In discussing his efforts to clean up cycling Hincapie comes across as truthful and sincere. But the Hincapie behind the scenes is at odds with the Hincapie we saw publicly. He writes of wanting to tell the world how much cleaner cycling was in 2010, of how much he was doing to show young riders another path. It was during this same period of time that he issued the press release in which he said, “ It’s unfortunate that that’s all people want to talk about…. I’m not going to partake in any cycling-bashing. I have done everything to be the best I can be…. I want the focus on the future of the sport, what it’s done to clean itself up. I believe in cycling and want to support it.”
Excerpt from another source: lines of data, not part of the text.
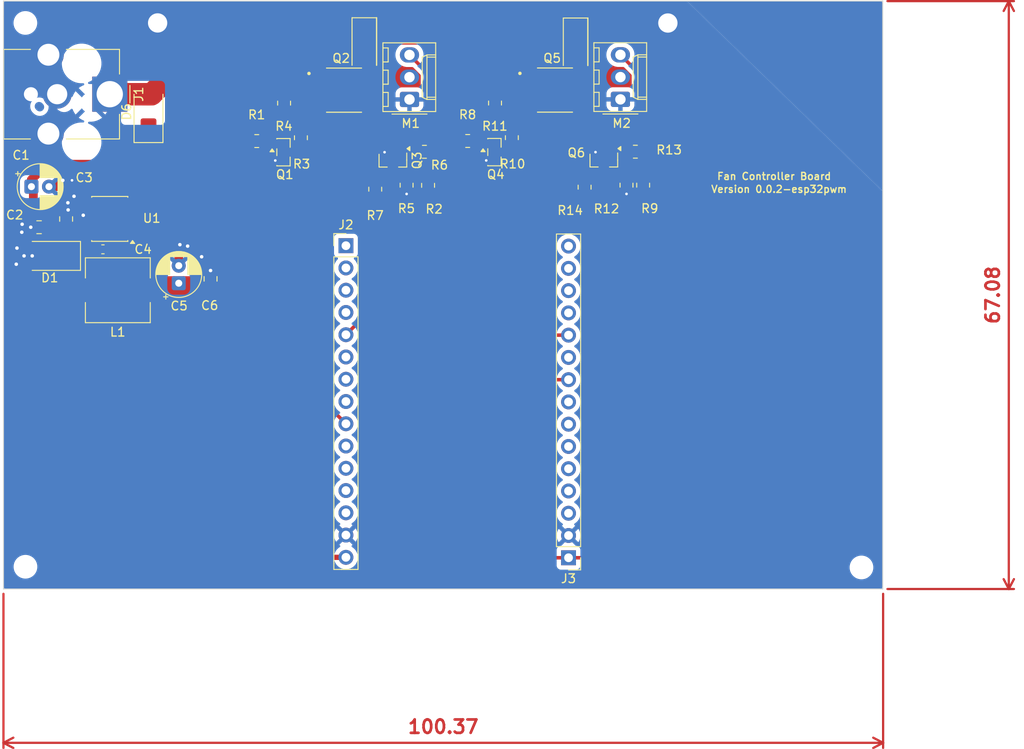
<source format=kicad_pcb>
(kicad_pcb
	(version 20241229)
	(generator "pcbnew")
	(generator_version "9.0")
	(general
		(thickness 1.6002)
		(legacy_teardrops no)
	)
	(paper "A4")
	(layers
		(0 "F.Cu" mixed "Front")
		(2 "B.Cu" mixed "Back")
		(13 "F.Paste" user)
		(15 "B.Paste" user)
		(5 "F.SilkS" user "F.Silkscreen")
		(7 "B.SilkS" user "B.Silkscreen")
		(1 "F.Mask" user)
		(3 "B.Mask" user)
		(25 "Edge.Cuts" user)
		(27 "Margin" user)
		(31 "F.CrtYd" user "F.Courtyard")
		(29 "B.CrtYd" user "B.Courtyard")
		(35 "F.Fab" user)
	)
	(setup
		(stackup
			(layer "F.SilkS"
				(type "Top Silk Screen")
			)
			(layer "F.Paste"
				(type "Top Solder Paste")
			)
			(layer "F.Mask"
				(type "Top Solder Mask")
				(thickness 0.01)
			)
			(layer "F.Cu"
				(type "copper")
				(thickness 0.035)
			)
			(layer "dielectric 1"
				(type "core")
				(thickness 1.5102)
				(material "FR4")
				(epsilon_r 4.5)
				(loss_tangent 0.02)
			)
			(layer "B.Cu"
				(type "copper")
				(thickness 0.035)
			)
			(layer "B.Mask"
				(type "Bottom Solder Mask")
				(thickness 0.01)
			)
			(layer "B.Paste"
				(type "Bottom Solder Paste")
			)
			(layer "B.SilkS"
				(type "Bottom Silk Screen")
			)
			(copper_finish "None")
			(dielectric_constraints no)
		)
		(pad_to_mask_clearance 0)
		(allow_soldermask_bridges_in_footprints no)
		(tenting front back)
		(aux_axis_origin 82.931 61.1505)
		(pcbplotparams
			(layerselection 0x00000000_00000000_55555555_575555ff)
			(plot_on_all_layers_selection 0x00000000_00000000_00000000_02000000)
			(disableapertmacros no)
			(usegerberextensions no)
			(usegerberattributes yes)
			(usegerberadvancedattributes yes)
			(creategerberjobfile yes)
			(dashed_line_dash_ratio 12.000000)
			(dashed_line_gap_ratio 3.000000)
			(svgprecision 4)
			(plotframeref no)
			(mode 1)
			(useauxorigin yes)
			(hpglpennumber 1)
			(hpglpenspeed 20)
			(hpglpendiameter 15.000000)
			(pdf_front_fp_property_popups yes)
			(pdf_back_fp_property_popups yes)
			(pdf_metadata yes)
			(pdf_single_document no)
			(dxfpolygonmode yes)
			(dxfimperialunits yes)
			(dxfusepcbnewfont yes)
			(psnegative no)
			(psa4output no)
			(plot_black_and_white yes)
			(sketchpadsonfab no)
			(plotpadnumbers no)
			(hidednponfab no)
			(sketchdnponfab yes)
			(crossoutdnponfab yes)
			(subtractmaskfromsilk no)
			(outputformat 1)
			(mirror no)
			(drillshape 0)
			(scaleselection 1)
			(outputdirectory "Gerbers/")
		)
	)
	(net 0 "")
	(net 1 "GND")
	(net 2 "PWM1")
	(net 3 "PWM2")
	(net 4 "TACH1")
	(net 5 "TACH2")
	(net 6 "12VDC")
	(net 7 "Net-(D1-K)")
	(net 8 "Net-(U1-CB)")
	(net 9 "5VDC")
	(net 10 "Net-(Q1-Pad1)")
	(net 11 "Net-(Q1-Pad3)")
	(net 12 "Net-(Q3-B)")
	(net 13 "3V3")
	(net 14 "Net-(M1-Tacho)")
	(net 15 "Net-(M1-+)")
	(net 16 "unconnected-(U1-NC-Pad3)")
	(net 17 "unconnected-(U1-NC-Pad2)")
	(net 18 "unconnected-(U1-ON{slash}~{OFF}-Pad5)")
	(net 19 "Net-(M2-+)")
	(net 20 "unconnected-(J2-Pin_13-Pad13)")
	(net 21 "unconnected-(J2-Pin_1-Pad1)")
	(net 22 "unconnected-(J2-Pin_3-Pad3)")
	(net 23 "unconnected-(J2-Pin_7-Pad7)")
	(net 24 "unconnected-(J2-Pin_11-Pad11)")
	(net 25 "unconnected-(J2-Pin_6-Pad6)")
	(net 26 "Net-(Q6-B)")
	(net 27 "Net-(Q4-Pad1)")
	(net 28 "Net-(Q4-Pad3)")
	(net 29 "Net-(M2-Tacho)")
	(net 30 "unconnected-(J2-Pin_12-Pad12)")
	(net 31 "unconnected-(J2-Pin_2-Pad2)")
	(net 32 "unconnected-(J2-Pin_10-Pad10)")
	(net 33 "unconnected-(J3-Pin_12-Pad12)")
	(net 34 "unconnected-(J3-Pin_15-Pad15)")
	(net 35 "unconnected-(J3-Pin_8-Pad8)")
	(net 36 "unconnected-(J3-Pin_5-Pad5)")
	(net 37 "unconnected-(J3-Pin_7-Pad7)")
	(net 38 "unconnected-(J3-Pin_6-Pad6)")
	(net 39 "unconnected-(J3-Pin_3-Pad3)")
	(net 40 "unconnected-(J3-Pin_14-Pad14)")
	(net 41 "unconnected-(J3-Pin_10-Pad10)")
	(net 42 "unconnected-(J3-Pin_4-Pad4)")
	(net 43 "unconnected-(J3-Pin_13-Pad13)")
	(net 44 "unconnected-(J2-Pin_4-Pad4)")
	(net 45 "unconnected-(J2-Pin_8-Pad8)")
	(net 46 "Net-(D6-K)")
	(net 47 "Net-(Q2-Pad4)")
	(net 48 "Net-(Q5-Pad4)")
	(net 49 "unconnected-(R5-Pad2)")
	(footprint "Package_TO_SOT_SMD:SOT-23" (layer "F.Cu") (at 138.571594 75.25))
	(footprint "Resistor_SMD:R_0805_2012Metric_Pad1.20x1.40mm_HandSolder" (layer "F.Cu") (at 140.559094 73.6 90))
	(footprint "Resistor_SMD:R_0805_2012Metric_Pad1.20x1.40mm_HandSolder" (layer "F.Cu") (at 148.859294 79.25009 90))
	(footprint "Inductor_SMD:L_7.3x7.3_H4.5" (layer "F.Cu") (at 95.6 91.01))
	(footprint "Capacitor_SMD:C_0805_2012Metric" (layer "F.Cu") (at 89.7 82.88 90))
	(footprint "Resistor_SMD:R_0805_2012Metric_Pad1.20x1.40mm_HandSolder" (layer "F.Cu") (at 153.64 79.02 -90))
	(footprint "Resistor_SMD:R_0805_2012Metric_Pad1.20x1.40mm_HandSolder" (layer "F.Cu") (at 154.650494 75.20372 180))
	(footprint "Diode_SMD:D_SMA" (layer "F.Cu") (at 87.83 87.09 180))
	(footprint "Package_SO:SOIC-8_3.9x4.9mm_P1.27mm" (layer "F.Cu") (at 94.68 82.87 180))
	(footprint "Resistor_SMD:R_0805_2012Metric_Pad1.20x1.40mm_HandSolder" (layer "F.Cu") (at 138.639094 69.65 90))
	(footprint "Resistor_SMD:R_0805_2012Metric_Pad1.20x1.40mm_HandSolder" (layer "F.Cu") (at 135.519094 73.98 180))
	(footprint "Capacitor_SMD:C_0805_2012Metric" (layer "F.Cu") (at 86.614 83.82 180))
	(footprint "Capacitor_THT:CP_Radial_D5.0mm_P2.00mm" (layer "F.Cu") (at 85.74 79.19))
	(footprint "Connector_BarrelJack:BarrelJack_CUI_PJ-063AH_Horizontal_CircularHoles" (layer "F.Cu") (at 94.68 68.64 -90))
	(footprint "Resistor_SMD:R_0805_2012Metric_Pad1.20x1.40mm_HandSolder" (layer "F.Cu") (at 131 79.04 90))
	(footprint "Resistor_SMD:R_0805_2012Metric_Pad1.20x1.40mm_HandSolder" (layer "F.Cu") (at 124.97 79.48 90))
	(footprint "Connector_PinHeader_2.54mm:PinHeader_1x15_P2.54mm_Vertical" (layer "F.Cu") (at 147.025783 121.534216 180))
	(footprint "Resistor_SMD:R_0805_2012Metric_Pad1.20x1.40mm_HandSolder" (layer "F.Cu") (at 116.49 73.61 90))
	(footprint "Package_TO_SOT_SMD:SOT-23_Handsoldering" (layer "F.Cu") (at 151.053854 76.18646 -90))
	(footprint "Diode_SMD:D_SMA" (layer "F.Cu") (at 99.1 70.65 90))
	(footprint "MountingHole:MountingHole_2.2mm_M2" (layer "F.Cu") (at 180.45 122.64))
	(footprint "Connector_Molex:Molex_KK-254_AE-6410-03A_1x03_P2.54mm_Vertical" (layer "F.Cu") (at 152.946594 69.23 90))
	(footprint "MountingHole:MountingHole_2.2mm_M2" (layer "F.Cu") (at 85.06 122.56))
	(footprint "Capacitor_SMD:C_0603_1608Metric" (layer "F.Cu") (at 93.9 86.34))
	(footprint "AO4407A:SOIC127P600X175-8N" (layer "F.Cu") (at 121.41 68.18))
	(footprint "Resistor_SMD:R_0805_2012Metric_Pad1.20x1.40mm_HandSolder" (layer "F.Cu") (at 111.45 73.99 180))
	(footprint "SS54:DO-214AC" (layer "F.Cu") (at 123.7234 63.03892 -90))
	(footprint "Capacitor_THT:CP_Radial_D5.0mm_P2.00mm" (layer "F.Cu") (at 102.55 90.21 90))
	(footprint "Resistor_SMD:R_0805_2012Metric_Pad1.20x1.40mm_HandSolder" (layer "F.Cu") (at 155.54 79.02 90))
	(footprint "MountingHole:MountingHole_2.2mm_M2" (layer "F.Cu") (at 158.36 60.52))
	(footprint "Capacitor_SMD:C_0805_2012Metric" (layer "F.Cu") (at 106.18 89.71 90))
	(footprint "MountingHole:MountingHole_2.2mm_M2" (layer "F.Cu") (at 100.14 60.51))
	(footprint "AO4407A:SOIC127P600X175-8N"
		(layer "F.Cu")
		(uuid "b1119a4f-f133-4a69-82db-b1d150afca09")
		(at 145.479094 68.17)
		(property "Reference" "Q5"
			(at -0.325 -3.635 0)
			(layer "F.SilkS")
			(uuid "4bbf6d9f-2b23-4935-a49e-1861f24e0ed3")
			(effects
				(font
					(size 1 1)
					(thickness 0.15)
				)
			)
		)
		(property "Value" "AO4407A"
			(at 0.44396 3.7274 0)
			(layer "F.Fab")
			(uuid "1c1372e4-a6fc-4c44-9529-6e50c30dfea5")
			(effects
				(font
					(size 1 1)
					(thickness 0.15)
				)
			)
		)
		(property "Datasheet" ""
			(at 0 0 0)
			(layer "F.Fab")
			(hide yes)
			(uuid "a1e64209-6a31-44e4-a8a0-0271f9dccd9c")
			(effects
				(font
					(size 1.27 1.27)
					(thickness 0.15)
				)
			)
		)
		(property "Description" ""
			(at 0 0 0)
			(layer "F.Fab")
			(hide yes)
			(uuid "fe8610bc-a6da-42a7-9bb7-ce7319c4442e")
			(effects
				(font
					(size 1.27 1.27)
					(thickness 0.15)
				)
			)
		)
		(property "DigiKey_Part_Number" "785-1022-1-ND"
			(at 0 0 0)
			(unlocked yes)
			(layer "F.Fab")
			(hide yes)
			(uuid "a8461384-f197-4f85-beac-35e262dc8bc5")
			(effects
				(font
					(size 1 1)
					(thickness 0.15)
				)
			)
		)
		(property "SnapEDA_Link" "https://www.snapeda.com/parts/AO4407A/Alpha/view-part/?ref=snap"
			(at 0 0 0)
			(unlocked yes)
			(layer "F.Fab")
			(hide yes)
			(uuid "4e0c88ca-349c-43e6-92b9-140989c29adb")
			(effects
				(font
					(size 1 1)
					(thickness 0.15)
				)
			)
		)
		(property "MAXIMUM_PACKAGE_HEIGHT" "1.75 mm"
			(at 0 0 0)
			(unlocked yes)
			(layer "F.Fab")
			(hide yes)
			(uuid "4fa2068e-db2a-4508-98f0-507325352119")
			(effects
				(font
					(size 1 1)
					(thickness 0.15)
				)
			)
		)
		(property "Package" "SOIC-8 Alpha &amp; Omega Semiconductor"
			(at 0 0 0)
			(unlocked yes)
			(layer "F.Fab")
			(hide yes)
			(uuid "49b0b227-7d93-4b27-8be3-07c5626390cb")
			(effects
				(font
					(size 1 1)
					(thickness 0.15)
				)
			)
		)
		(property "Check_prices" "https://www.snapeda.com/parts/AO4407A/Alpha/view-part/?ref=eda"
			(at 0 0 0)
			(unlocked yes)
			(layer "F.Fab")
			(hide yes)
			(uuid "072cfb26-7e9c-44b7-8257-a9c41adde599")
			(effects
				(font
					(size 1 1)
					(thickness 0.15)
				)
			)
		)
		(property "STANDARD" "IPC 7351B"
			(at 0 0 0)
			(unlocked yes)
			(layer "F.Fab")
			(hide yes)
			(uuid "1e68c12f-3319-4c50-b072-8f5c43952088")
			(effects
				(font
					(size 1 1)
					(thickness 0.15)
				)
			)
		)
		(property "PARTREV" "I"
			(at 0 0 0)
			(unlocked yes)
			(layer "F.Fab")
			(hide yes)
			(uuid "a4a35ead-d141-457b-9d30-2ea0659a3e02")
			(effects
				(font
					(size 1 1)
					(thickness 0.15)
				)
			)
		)
		(property "MF" "Alpha &"
			(at 0 0 0)
			(unlocked yes)
			(layer "F.Fab")
			(hide yes)
			(uuid "989190c9-8d3b-4226-99eb-152a82195e89")
			(effects
				(font
					(size 1 1)
					(thickness 0.15)
				)
			)
		)
		(property "MP" "AO4407A"
			(at 0 0 0)
			(unlocked yes)
			(layer "F.Fab")
			(hide yes)
			(uuid "54261777-899e-41f8-ac43-fca34142d942")
			(effects
				(font
					(size 1 1)
					(thickness 0.15)
				)
			)
		)
		(property "Description_1" "P-Channel 30 V 12A (Ta) 3.1W (Ta) Surface Mount 8-SOIC"
			(at 0 0 0)
			(unlocked yes)
			(layer "F.Fab")
			(hide yes)
			(uuid "63df4b1d-c29b-43f5-beb4-7ab12cd253b2")
			(effects
				(font
					(size 1 1)
					(thickness 0.15)
				)
			)
		)
		(property "MANUFACTURER" "Alpha & Omega Semiconductor"
			(at 0 0 0)
			(unlocked yes)
			(layer "F.Fab")
			(hide yes)
			(uuid "f6b782ba-99c0-4f35-9d34-eccd5c6c7c3d")
			(effects
				(font
					(size 1 1)
					(thickness 0.15)
				)
			)
		)
		(path "/0d03506f-9a75-4d3e-b833-8e8114f51e70")
		(sheetname "/")
		(sheetfile "randall-mosfet-esp32-fancontroller-revised.kicad_sch")
		(attr smd)
		(fp_line
			(start -2 -2.519)
			(end 2 -2.519)
			(stroke
				(width 0.127)
				(type solid)
			)
			(layer "F.SilkS")
			(uuid "a8289551-11cd-4ea7-9629-211f17f1df28")
		)
		(fp_line
			(start -2 2.519)
			(end 2 2.519)
			(stroke
				(width 0.127)
				(type solid)
			)
			(layer "F.SilkS")
			(uuid "060e2f57-2eaa-4433-b548-50189be37c06")
		)
		(fp_circle
			(center -4 -1.905)
			(end -3.9 -1.905)
			(stroke
				(width 0.2)
				(type solid)
			)
			(fill no)
			(layer "F.SilkS")
			(uuid "67556e51-1420-437b-8c5b-6f1717849c35")
		)
		(fp_line
			(start -3.71 -2.75)
			(end -3.71 2.75)
			(stroke
				(width 0.05)
				(type solid)
			)
			(layer "F.CrtYd")
			(uuid "7cec7669-6b09-4cf6-921b-1a798c77a669")
		)
		(fp_line
			(start -3.71 -2.75)
			(end 3.71 -2.75)
			(stroke
				(width 0.05)
				(type solid)
			)
			(layer "F.CrtYd")
			(uuid "e338f210-1a72-4f61-bae2-6bb4f465823a")
		)
		(fp_line
			(start -3.71 2.75)
			(end 3.71 2.75)
			(stroke
				(width 0.05)
				(type solid)
			)
			(layer "F.CrtYd")
			(uuid "a47b7367-d081-4ad5-9e75-1f4929560998")
		)
		(fp_line
			(start 3.71 -2.75)
			(end 3.71 2.75)
			(stroke
				(width 0.05)
				(type solid)
			)
			(layer "F.CrtY
... [174707 chars truncated]
</source>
Ultimately Hincapie’s greatest miscalculation is the public’s perception that the sport was riddled with doping. Even if he had singlehandedly convinced every cyclist on the planet to stop doping, because the public didn’t have any knowledge of those efforts, he receives no credit. Part of the job of cleaning up cycling is communicating to the public what’s being done. Fundamentally, it’s an issue of transparency and here again withholding names works against that.
The weight of the quotes do have an effect on the reader. It takes most of the book’s 296 pages, but by the end, one can see the respect which the peloton gave him.
The closer to home, to family, Hincapie stays, the better the book is. The most emotional and heartfelt passages are when he writes of his wife and children. Without those passages, I might have thrown this book across the room. The epilogue is perhaps Hincapie’s best moment. In a meeting with Travis Tygart he relates that Tygart’s parting shot was to ask what Hincapie would say to his daughter about his doping. Unable to answer at the time, the closing is the response he eventually formed and one can feel the weight of a parent’s responsibility and love in his answer.